13.2km, 5 hours. Up 502m, down 321m
Start: Stadt Wehlen
Route: Now firmly inside the national park of Saxon Switzerland, this section crosses the Bastei Bridge, the most famous tourist site in the region. From there hikers descend to Amselgrund and Rathewalde, where open landscapes await. The section finishes after the Hockstein.
11.7km, 5 hours. Up 512m, down 464m
Route: An even approach to the Brand, which offers famous views across the Elbe valley and a hearty meal. From there through fields with some climbs to Altendorf.
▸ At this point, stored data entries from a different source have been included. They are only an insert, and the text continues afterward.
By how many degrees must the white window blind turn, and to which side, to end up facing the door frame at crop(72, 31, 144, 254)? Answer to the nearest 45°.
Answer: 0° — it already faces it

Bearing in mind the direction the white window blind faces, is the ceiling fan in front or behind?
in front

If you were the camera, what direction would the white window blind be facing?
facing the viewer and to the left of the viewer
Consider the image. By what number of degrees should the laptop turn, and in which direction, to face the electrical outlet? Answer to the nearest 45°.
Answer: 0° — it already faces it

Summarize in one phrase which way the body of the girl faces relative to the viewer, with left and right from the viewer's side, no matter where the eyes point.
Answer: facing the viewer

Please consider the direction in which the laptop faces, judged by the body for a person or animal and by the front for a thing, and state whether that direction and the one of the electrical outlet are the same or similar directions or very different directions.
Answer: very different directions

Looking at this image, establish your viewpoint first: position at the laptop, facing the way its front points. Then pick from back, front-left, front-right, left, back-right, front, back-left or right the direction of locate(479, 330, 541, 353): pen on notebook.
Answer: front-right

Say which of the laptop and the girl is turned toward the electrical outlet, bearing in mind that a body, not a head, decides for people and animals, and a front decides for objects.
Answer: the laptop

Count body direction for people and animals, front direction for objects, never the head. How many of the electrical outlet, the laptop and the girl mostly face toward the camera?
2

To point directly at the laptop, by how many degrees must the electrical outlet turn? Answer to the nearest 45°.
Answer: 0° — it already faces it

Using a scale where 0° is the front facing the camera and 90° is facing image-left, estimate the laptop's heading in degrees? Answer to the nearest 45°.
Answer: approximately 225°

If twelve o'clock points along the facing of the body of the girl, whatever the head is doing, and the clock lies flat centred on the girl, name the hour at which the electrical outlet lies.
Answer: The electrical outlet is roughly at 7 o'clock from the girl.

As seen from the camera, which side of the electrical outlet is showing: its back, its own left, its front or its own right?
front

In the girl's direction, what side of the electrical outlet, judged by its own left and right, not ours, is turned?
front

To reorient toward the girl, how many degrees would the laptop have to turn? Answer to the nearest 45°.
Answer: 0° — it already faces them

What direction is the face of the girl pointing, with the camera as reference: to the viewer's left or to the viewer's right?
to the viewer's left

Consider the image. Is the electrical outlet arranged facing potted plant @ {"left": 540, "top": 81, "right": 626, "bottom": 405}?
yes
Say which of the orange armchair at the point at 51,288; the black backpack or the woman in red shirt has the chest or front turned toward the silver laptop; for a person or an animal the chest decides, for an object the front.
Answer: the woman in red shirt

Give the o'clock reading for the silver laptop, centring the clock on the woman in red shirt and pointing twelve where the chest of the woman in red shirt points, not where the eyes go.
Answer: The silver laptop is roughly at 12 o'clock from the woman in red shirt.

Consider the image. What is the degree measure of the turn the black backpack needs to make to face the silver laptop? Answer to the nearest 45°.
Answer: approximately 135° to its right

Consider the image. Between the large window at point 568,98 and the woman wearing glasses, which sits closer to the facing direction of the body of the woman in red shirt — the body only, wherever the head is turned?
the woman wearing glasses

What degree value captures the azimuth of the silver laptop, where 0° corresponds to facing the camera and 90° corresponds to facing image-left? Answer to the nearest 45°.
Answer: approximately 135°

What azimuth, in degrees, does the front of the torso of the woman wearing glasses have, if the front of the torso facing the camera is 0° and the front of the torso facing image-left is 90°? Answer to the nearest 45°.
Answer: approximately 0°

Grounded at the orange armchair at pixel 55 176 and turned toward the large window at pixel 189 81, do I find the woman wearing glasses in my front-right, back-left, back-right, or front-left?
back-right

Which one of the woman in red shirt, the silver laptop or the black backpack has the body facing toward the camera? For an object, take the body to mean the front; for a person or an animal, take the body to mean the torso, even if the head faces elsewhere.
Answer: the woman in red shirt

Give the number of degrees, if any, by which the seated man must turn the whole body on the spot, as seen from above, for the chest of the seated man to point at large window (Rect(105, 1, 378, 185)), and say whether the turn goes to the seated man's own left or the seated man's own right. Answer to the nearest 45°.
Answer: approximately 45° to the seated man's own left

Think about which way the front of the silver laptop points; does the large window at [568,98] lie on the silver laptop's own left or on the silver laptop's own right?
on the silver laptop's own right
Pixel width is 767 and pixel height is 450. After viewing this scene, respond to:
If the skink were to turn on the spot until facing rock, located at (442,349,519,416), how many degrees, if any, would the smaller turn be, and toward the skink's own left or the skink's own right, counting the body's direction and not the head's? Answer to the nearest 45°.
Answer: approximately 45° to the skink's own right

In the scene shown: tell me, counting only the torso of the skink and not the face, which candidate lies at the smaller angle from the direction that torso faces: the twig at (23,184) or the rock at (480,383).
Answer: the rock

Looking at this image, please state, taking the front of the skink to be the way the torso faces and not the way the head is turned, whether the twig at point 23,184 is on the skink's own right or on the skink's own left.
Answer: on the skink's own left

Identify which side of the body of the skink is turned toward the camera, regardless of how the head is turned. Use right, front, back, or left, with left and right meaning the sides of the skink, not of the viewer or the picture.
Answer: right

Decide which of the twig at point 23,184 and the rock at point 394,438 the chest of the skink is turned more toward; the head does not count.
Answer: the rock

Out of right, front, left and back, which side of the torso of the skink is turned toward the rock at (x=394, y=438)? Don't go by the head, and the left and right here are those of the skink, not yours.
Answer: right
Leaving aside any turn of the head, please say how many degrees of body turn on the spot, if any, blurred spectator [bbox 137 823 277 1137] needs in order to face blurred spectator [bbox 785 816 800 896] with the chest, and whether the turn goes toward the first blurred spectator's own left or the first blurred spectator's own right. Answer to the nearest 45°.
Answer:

13.6km, 7 hours. Up 668m, down 753m
Route: A gradual climb up to the Schrammstein viewpoints, with handrails, metal ladders and stairs to climb. From there a largely isolated walk to the Kuhstall, a natural gap under a massive rock used for herding cows. The Lichtenhainer waterfall is another highlight on this stage.
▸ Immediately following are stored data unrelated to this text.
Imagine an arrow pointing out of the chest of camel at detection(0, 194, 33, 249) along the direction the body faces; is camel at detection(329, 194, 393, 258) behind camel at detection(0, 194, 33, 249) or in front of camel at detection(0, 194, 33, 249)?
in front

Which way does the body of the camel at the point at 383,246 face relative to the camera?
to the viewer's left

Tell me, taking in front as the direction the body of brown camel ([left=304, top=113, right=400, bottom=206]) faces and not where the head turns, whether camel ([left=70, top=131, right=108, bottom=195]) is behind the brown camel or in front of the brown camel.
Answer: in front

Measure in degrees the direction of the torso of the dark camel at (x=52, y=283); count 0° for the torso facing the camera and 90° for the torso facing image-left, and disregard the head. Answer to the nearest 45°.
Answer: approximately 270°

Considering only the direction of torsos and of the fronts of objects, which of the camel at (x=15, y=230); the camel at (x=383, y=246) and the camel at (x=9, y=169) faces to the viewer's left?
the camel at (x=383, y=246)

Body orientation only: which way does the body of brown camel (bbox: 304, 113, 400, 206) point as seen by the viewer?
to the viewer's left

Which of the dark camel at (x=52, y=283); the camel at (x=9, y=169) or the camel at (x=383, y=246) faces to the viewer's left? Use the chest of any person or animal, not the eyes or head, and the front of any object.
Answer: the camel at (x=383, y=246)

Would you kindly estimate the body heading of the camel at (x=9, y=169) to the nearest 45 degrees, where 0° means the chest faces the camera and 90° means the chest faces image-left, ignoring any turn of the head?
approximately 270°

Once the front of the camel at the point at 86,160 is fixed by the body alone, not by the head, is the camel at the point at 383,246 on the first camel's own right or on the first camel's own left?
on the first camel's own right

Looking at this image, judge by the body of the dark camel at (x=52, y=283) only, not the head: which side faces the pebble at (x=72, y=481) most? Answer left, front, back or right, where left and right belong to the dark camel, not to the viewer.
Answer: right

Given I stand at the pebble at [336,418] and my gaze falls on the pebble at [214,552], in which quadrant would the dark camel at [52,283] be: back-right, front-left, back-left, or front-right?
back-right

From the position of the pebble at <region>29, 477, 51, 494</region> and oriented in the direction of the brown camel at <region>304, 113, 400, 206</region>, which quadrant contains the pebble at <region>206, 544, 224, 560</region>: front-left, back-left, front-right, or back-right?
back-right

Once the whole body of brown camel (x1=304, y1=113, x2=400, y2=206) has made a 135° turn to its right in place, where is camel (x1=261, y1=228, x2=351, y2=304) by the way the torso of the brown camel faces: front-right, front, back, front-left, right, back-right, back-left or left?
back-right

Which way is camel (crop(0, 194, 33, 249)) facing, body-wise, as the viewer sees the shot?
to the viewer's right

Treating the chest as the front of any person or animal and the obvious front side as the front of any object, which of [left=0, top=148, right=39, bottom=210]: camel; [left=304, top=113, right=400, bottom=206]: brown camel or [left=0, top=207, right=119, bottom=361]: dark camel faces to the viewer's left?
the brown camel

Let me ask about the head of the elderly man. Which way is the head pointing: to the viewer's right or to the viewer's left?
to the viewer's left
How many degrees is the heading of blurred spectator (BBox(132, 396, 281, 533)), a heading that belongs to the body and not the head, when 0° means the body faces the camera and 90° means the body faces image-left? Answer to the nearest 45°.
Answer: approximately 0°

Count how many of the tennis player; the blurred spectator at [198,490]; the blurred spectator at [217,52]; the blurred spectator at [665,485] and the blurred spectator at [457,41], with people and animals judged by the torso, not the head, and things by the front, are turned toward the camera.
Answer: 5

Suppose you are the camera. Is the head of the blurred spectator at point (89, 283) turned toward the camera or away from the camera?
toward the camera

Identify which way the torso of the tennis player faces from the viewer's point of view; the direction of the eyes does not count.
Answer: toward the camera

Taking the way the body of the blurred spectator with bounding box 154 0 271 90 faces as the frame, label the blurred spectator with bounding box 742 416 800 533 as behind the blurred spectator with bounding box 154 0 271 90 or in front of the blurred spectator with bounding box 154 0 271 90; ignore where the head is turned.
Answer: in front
13.6km, 6 hours. Up 667m, down 744m
Route: A remote, wooded section with viewpoints back along the Elbe Valley. An additional walk into the Czech Republic to visit the Prebischtor, Europe’s largest natural sandstone bridge, is possible from Schmilka.
16.7km, 6.5 hours. Up 701m, down 504m
Route: After a boat ride across the Elbe, there’s a steep climb to the Kaiserkrone. From there the route takes you through the villages of Schöna and Reinhartsdorf.
15.4km, 6 hours. Up 554m, down 654m
Route: The second to last section passes the Pfaffenstein, which offers iconic views of the Barbarine, a 42m high rock spire. A final descent leads to Königstein, followed by the town of Thürmsdorf.
12.4km, 5 hours. Up 352m, down 545m
Route: The Rauenstein offers a last sweeping view of Saxon Switzerland. The route passes through villages of Naundorf before a long final section along the rover Elbe back to Pirna.
EATING ON THE MALERWEG TREK
German cooking is known for its hearty dishes, and Saxony serves up German food at its heartiest. That means carbs, carbs and some more carbs. Breakfasts in guesthouses are usually fresh bread rolls (Brötchen in German) with meats and cheeses, jams and a boiled egg or two. There are lunch spots along the route to be found on most days, and most guest houses happily provided a packed lunch for a small fee (ca €5) when I asked for one. But the most popular mid-hike stop proved to be coffee and cake for walkers! Dinners at guest houses varied from local meaty stews, dumplings, or other typical German meals such as Schnitzel and fries. Vegetarian options were often limited but available in all places I visited.
Supermarkets were sparse along the route, so bringing your own snack bars before starting your hike is recommended. German tap water is drinkable so you can easily refill your water bottles in your room before setting off each morning.